Dialogues in Philosophy and Technology Research Seminar VIII
Luciana Parisi: Instrumentality and Possibility
In dialogue with Yuk Hui
Wed, 27 April 2022
9pm-11pm HKT / 9am-11am EST
In this seminar, Luciana Parisi will discuss instrumentality and possibility in relation to computational systems. The talk will be followed by a dialogue with Yuk Hui.
Instrumentality generally defines a correlation between means and ends and can be set up to question the correlation between technology and philosophy. This talk will address instrumentality in terms of the critique of instrumental reason and its legacy in contemporary discussions on intelligent automation in the context of global computational capital. By drawing on American pragmatism, this talk proposes a notion of instrumentality that refuses the equation of the medium with thinking and of the datum with the ideatum. Instrumentality can rather offer alternatives for dialogues on philosophy and technology. The crisis of transcendental reason that returns in the computational configurations of racial capitalism (the extraction/abstraction of the flesh, land, water, oil, cognitive, creative, and social labour in algorithmic rules and data infrastructures) becomes a radical possibility for hacking the equation of instrumental reason at the core of Western metaphysics. As much as the myth of Prometheus appears to intensify the global speciation of knowledge – where the gendering, racializing and sexualizing conditions of knowing are recursively repeated across culture – so too do intelligent automation falls short of fulfilling the universality of the manifest image of man: the mismatch between thoughts and means can no longer be repaired.

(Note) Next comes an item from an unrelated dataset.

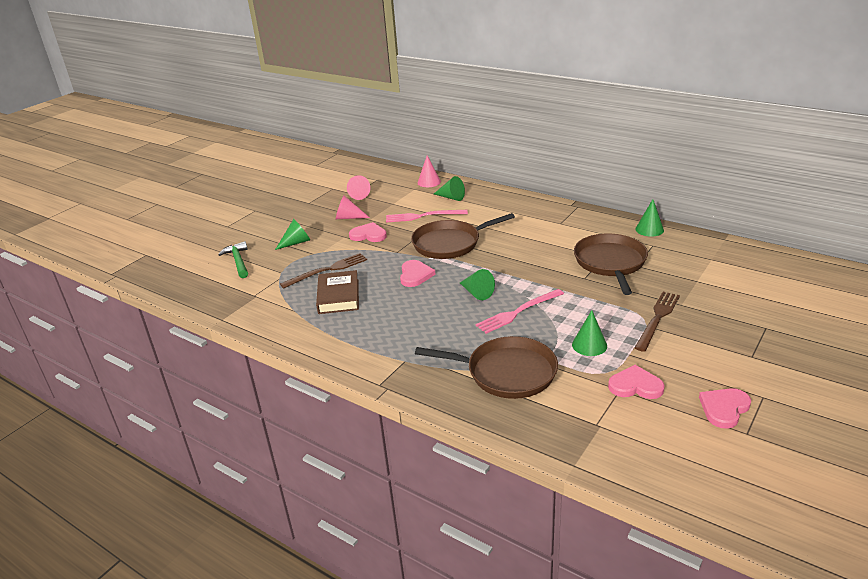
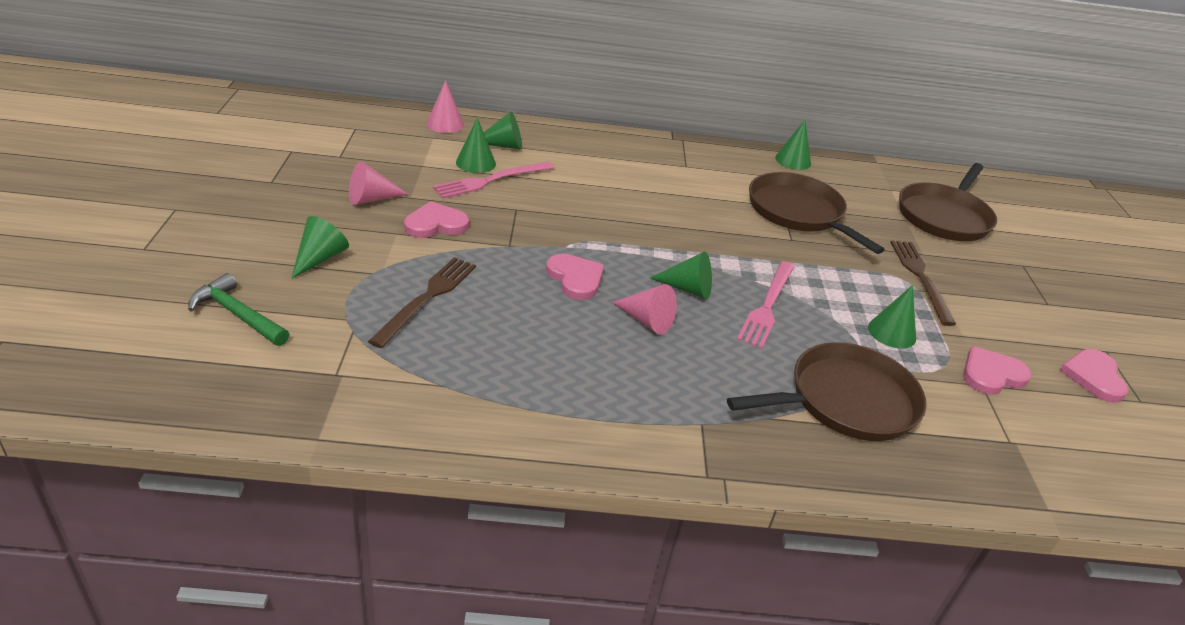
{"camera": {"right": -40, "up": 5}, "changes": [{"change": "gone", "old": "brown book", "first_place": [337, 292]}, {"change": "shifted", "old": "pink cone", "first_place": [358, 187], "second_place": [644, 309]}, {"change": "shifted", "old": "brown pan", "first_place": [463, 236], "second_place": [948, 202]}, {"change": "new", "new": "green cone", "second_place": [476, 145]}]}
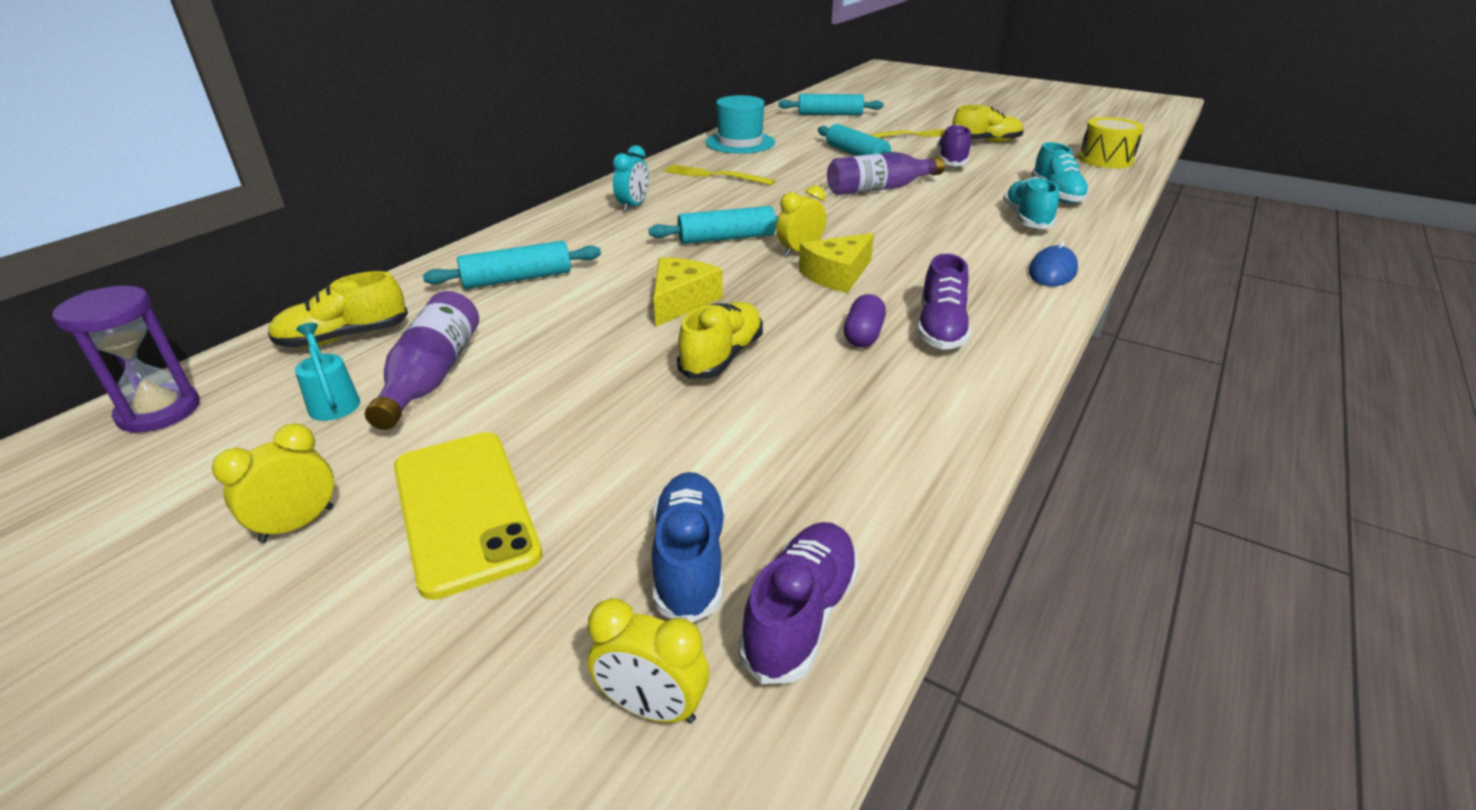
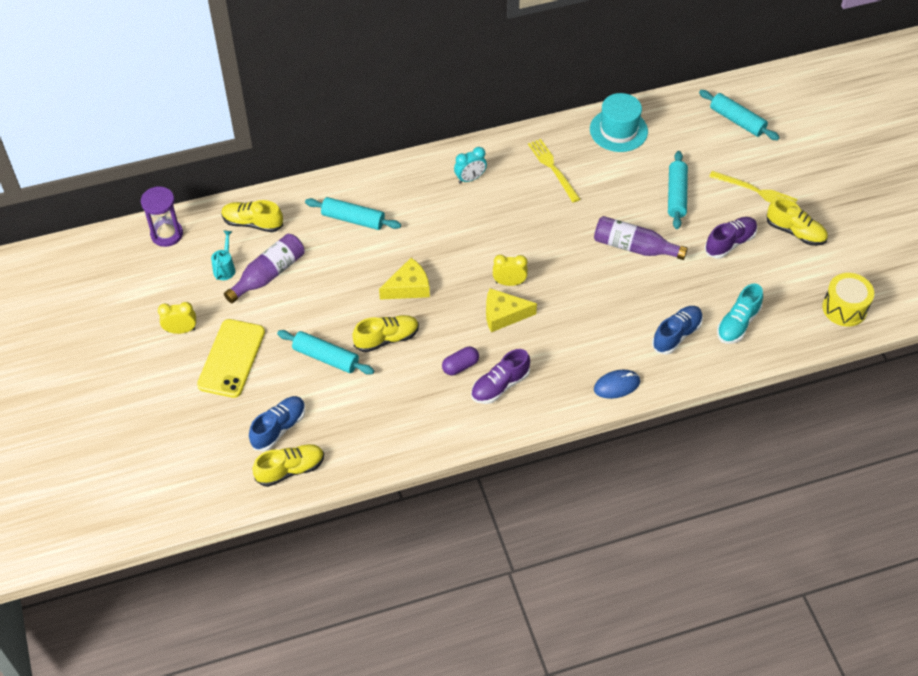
{"camera": {"right": 40, "up": 20}, "changes": [{"change": "gone", "old": "yellow clock", "first_place": [648, 661]}, {"change": "shifted", "old": "turquoise rolling pin", "first_place": [714, 225], "second_place": [325, 352]}, {"change": "repainted", "old": "purple shoe", "new": "yellow shoe", "first_place": [799, 603], "second_place": [288, 465]}, {"change": "repainted", "old": "turquoise shoe", "new": "blue shoe", "first_place": [1031, 203], "second_place": [677, 330]}]}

Luciana Parisi is a Professor at the Program in Literature and Computational Media Art and Culture at Duke University. Her research is a philosophical investigation of technology in culture, aesthetics and politics. She was a member of the CCRU (Cybernetic Culture Research Unit) and currently a co-founding member of CCB (Critical Computation Bureau). She is the author of Abstract Sex: Philosophy, Biotechnology and the Mutations of Desire (2004, Continuum Press) and Contagious Architecture. Computation, Aesthetics and Space (2013, MIT Press). She is completing a monograph on alien epistemologies and the transformation of logical thinking in computation.
About the series
The Dialogues on Philosophy and Technology seminar series is initiated by the Cosmotechnics/Critical AI research project, supported by the City University of Hong Kong in collaboration with the Research Network for Philosophy and Technology. The series running from Fall/Spring 2021/22 features talks and workshops with leading scholars in the philosophy of technology and aims to address urgent questions on philosophy and technology today.